The drug is being developed for OSA by Apnimed in partnership with Shionogi, building on sulthiame’s clinical history outside the U.S. (including use in childhood epilepsy). Developers have emphasized the need for multiple therapeutic approaches to a heterogeneous condition like OSA, which helps explain why a neuromuscular‑targeted drug is entering trials alongside device‑based strategies.

Side effects, thresholds, and clear stop signals

The most common adverse event was intermittent paresthesia (tingling), which rose with dose and reached as high as 57% at the 300 mg dose; headaches and mild respiratory symptoms were also reported. Although no serious adverse events occurred in FLOW, some participants discontinued at higher doses because of tolerability. Clinicians should treat persistent or severe paresthesia, new or worsening respiratory symptoms, or a lack of oxygenation improvement as signals to pause and reassess therapy.

Dose Approx. AHI reduction vs placebo Tolerability notes / stop checkpoints
100 mg once daily ~16% Lower side‑effect burden; consider as starting dose to judge benefit/tolerance.
200 mg once daily ~30% Greater efficacy but more paresthesia/headache; monitor symptoms and oxygenation.
300 mg once daily ~35% Highest efficacy in FLOW but paresthesia occurred in up to 57%; some withdrawals noted.

Practical use: who, how to start, and what to measure

Sulthiame is most relevant for adults with objectively confirmed moderate to severe OSA who cannot tolerate CPAP or other mechanical treatments. A realistic clinical approach from the FLOW data is to start at a lower dose (100 mg nightly), reassess symptoms and objective measures after several weeks, and only uptitrate if benefit outweighs side effects. Because FLOW ran 15 weeks, clinicians should be cautious about long‑term use until Phase 3 results evaluate sustained efficacy and cardiovascular/metabolic outcomes.

Monitoring should include repeat sleep testing (AHI and oxygen saturation) and symptom scales for daytime sleepiness; stop or reduce dose if AHI and oxygenation do not improve, if paresthesia is persistent or troublesome, or if new cardiorespiratory concerns appear. Watch for upcoming Phase 3 readouts — those trials will be the next checkpoint for expanding use beyond CPAP‑intolerant patients.

Short Q&A

Is sulthiame a replacement for CPAP? No — FLOW shows meaningful AHI reductions but not elimination of OSA, and CPAP remains first‑line for many. Sulthiame is best viewed as an alternative for patients who cannot use CPAP.

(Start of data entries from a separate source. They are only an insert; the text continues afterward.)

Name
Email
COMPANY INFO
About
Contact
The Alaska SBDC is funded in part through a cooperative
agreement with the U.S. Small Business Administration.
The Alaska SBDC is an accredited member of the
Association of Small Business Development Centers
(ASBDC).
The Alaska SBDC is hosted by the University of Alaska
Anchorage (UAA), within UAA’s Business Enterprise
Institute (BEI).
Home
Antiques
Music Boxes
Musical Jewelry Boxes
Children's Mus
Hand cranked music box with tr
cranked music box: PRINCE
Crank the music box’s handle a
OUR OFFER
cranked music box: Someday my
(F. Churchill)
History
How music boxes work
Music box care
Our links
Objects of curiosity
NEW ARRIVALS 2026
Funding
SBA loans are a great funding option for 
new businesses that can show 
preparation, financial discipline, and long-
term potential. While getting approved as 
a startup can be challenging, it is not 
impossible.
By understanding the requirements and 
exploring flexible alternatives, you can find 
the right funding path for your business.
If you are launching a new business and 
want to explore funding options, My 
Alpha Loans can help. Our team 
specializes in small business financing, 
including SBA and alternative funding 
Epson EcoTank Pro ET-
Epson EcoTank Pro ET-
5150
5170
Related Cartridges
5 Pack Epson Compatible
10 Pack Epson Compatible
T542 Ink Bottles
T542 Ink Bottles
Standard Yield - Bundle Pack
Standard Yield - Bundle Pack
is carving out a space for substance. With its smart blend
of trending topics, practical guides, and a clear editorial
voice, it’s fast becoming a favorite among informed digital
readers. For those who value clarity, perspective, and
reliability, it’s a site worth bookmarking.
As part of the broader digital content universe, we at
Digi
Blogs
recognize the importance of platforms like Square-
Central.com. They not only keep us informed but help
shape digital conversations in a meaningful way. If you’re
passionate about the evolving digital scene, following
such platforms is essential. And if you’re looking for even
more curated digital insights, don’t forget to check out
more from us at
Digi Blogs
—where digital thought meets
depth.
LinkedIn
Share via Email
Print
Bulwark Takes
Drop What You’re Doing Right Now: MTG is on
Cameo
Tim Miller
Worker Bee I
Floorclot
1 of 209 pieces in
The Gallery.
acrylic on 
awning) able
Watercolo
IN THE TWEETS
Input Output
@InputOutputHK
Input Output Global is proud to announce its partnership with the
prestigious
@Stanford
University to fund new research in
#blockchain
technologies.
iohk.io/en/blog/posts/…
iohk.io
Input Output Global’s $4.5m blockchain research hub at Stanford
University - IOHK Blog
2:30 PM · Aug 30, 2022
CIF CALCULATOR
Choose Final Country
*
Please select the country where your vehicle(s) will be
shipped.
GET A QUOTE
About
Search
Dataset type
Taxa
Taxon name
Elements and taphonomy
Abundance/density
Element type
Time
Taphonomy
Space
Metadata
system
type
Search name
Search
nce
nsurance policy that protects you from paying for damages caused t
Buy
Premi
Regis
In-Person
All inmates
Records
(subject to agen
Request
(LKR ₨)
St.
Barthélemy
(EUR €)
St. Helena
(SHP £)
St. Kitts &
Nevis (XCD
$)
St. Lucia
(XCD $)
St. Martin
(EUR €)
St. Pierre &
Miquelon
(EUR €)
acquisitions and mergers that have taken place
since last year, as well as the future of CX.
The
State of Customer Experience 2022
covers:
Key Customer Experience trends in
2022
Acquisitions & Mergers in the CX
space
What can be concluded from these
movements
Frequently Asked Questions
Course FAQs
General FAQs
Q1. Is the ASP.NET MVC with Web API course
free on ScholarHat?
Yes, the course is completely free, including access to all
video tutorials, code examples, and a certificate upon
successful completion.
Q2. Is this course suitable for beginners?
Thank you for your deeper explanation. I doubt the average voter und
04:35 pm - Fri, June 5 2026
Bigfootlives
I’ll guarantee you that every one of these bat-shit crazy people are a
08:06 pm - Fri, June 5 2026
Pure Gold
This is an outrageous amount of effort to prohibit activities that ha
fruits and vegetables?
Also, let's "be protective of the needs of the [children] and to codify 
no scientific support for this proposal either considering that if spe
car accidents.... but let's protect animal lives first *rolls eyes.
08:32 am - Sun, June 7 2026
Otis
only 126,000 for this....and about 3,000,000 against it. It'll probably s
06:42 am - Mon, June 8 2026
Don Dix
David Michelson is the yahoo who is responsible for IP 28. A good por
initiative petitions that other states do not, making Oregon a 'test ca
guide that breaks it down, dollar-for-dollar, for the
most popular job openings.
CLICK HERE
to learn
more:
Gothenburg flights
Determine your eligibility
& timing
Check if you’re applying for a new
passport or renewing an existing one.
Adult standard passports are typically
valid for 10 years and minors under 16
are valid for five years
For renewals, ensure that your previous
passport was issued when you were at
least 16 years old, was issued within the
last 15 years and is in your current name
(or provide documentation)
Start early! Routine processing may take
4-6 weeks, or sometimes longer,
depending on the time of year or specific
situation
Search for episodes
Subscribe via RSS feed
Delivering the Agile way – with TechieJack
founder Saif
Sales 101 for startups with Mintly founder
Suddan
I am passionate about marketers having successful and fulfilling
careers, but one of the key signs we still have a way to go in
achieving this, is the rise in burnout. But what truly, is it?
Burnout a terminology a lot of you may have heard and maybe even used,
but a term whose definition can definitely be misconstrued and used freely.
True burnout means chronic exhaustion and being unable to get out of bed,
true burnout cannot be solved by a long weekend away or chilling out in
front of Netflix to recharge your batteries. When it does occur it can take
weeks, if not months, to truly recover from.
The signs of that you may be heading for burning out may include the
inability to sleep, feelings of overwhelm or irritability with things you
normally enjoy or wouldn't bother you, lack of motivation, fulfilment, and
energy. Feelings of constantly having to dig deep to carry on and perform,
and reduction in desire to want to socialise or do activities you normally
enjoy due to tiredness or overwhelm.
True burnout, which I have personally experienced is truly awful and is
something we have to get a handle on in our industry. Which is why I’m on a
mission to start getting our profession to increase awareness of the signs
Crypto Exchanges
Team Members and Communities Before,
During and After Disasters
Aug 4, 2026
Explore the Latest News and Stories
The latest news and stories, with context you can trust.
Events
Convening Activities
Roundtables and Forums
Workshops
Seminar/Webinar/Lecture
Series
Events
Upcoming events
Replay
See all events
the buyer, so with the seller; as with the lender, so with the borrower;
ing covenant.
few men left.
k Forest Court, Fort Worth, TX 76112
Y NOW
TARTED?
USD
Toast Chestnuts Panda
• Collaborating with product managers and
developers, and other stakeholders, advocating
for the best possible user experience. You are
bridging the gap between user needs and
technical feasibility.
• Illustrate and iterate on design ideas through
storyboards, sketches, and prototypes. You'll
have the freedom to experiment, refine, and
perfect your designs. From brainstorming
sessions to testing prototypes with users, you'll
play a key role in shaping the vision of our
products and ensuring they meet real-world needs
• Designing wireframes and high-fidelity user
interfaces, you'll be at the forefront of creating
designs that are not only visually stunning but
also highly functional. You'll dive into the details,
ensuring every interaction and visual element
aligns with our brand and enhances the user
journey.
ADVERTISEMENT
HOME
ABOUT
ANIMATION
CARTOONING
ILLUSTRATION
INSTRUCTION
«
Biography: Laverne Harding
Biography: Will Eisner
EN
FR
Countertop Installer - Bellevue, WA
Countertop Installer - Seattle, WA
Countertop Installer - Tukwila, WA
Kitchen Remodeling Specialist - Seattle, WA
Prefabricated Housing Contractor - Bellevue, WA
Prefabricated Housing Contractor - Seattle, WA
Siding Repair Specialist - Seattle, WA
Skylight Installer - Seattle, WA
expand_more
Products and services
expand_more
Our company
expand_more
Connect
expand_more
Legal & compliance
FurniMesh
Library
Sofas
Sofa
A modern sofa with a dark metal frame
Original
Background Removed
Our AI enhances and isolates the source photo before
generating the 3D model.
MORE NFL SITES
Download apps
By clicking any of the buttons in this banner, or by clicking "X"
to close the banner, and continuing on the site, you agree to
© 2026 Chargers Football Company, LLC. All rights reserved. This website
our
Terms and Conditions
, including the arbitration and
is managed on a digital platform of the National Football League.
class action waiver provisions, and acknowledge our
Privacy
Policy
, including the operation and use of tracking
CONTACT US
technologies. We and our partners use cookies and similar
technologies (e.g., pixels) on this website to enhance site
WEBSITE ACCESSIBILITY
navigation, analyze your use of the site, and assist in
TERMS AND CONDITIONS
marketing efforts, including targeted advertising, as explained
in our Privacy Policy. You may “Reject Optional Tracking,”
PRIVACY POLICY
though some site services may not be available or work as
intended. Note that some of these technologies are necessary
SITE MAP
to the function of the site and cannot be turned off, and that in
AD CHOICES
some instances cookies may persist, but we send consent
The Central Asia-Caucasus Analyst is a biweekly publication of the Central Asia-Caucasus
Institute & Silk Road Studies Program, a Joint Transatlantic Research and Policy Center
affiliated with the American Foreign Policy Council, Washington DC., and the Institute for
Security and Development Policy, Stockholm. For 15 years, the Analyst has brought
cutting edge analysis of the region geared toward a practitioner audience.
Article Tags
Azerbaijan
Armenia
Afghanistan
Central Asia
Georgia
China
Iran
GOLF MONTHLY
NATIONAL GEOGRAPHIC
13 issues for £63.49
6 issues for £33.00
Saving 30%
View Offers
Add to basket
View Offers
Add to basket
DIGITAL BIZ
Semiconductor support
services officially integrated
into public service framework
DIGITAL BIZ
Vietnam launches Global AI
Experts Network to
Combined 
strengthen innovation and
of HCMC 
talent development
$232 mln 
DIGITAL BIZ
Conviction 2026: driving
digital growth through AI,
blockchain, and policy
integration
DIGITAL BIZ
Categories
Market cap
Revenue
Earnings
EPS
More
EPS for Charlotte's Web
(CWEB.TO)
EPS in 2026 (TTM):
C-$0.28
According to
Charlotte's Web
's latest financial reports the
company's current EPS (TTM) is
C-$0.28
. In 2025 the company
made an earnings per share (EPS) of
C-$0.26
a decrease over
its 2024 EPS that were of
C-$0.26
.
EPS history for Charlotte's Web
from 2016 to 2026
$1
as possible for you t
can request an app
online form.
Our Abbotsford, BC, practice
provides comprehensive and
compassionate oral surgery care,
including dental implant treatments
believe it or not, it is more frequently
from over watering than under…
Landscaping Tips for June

How quickly do benefits appear? FLOW measured outcomes over 15 weeks; improvements in AHI, oxygenation, and sleepiness were detected within that timeframe, so reassessment after several weeks to months is reasonable.

What are clear reasons to stop treatment? Severe or intolerable paresthesia (noted up to 57% at 300 mg), worsening oxygenation, or no objective AHI improvement on follow‑up sleep testing are practical stop signals.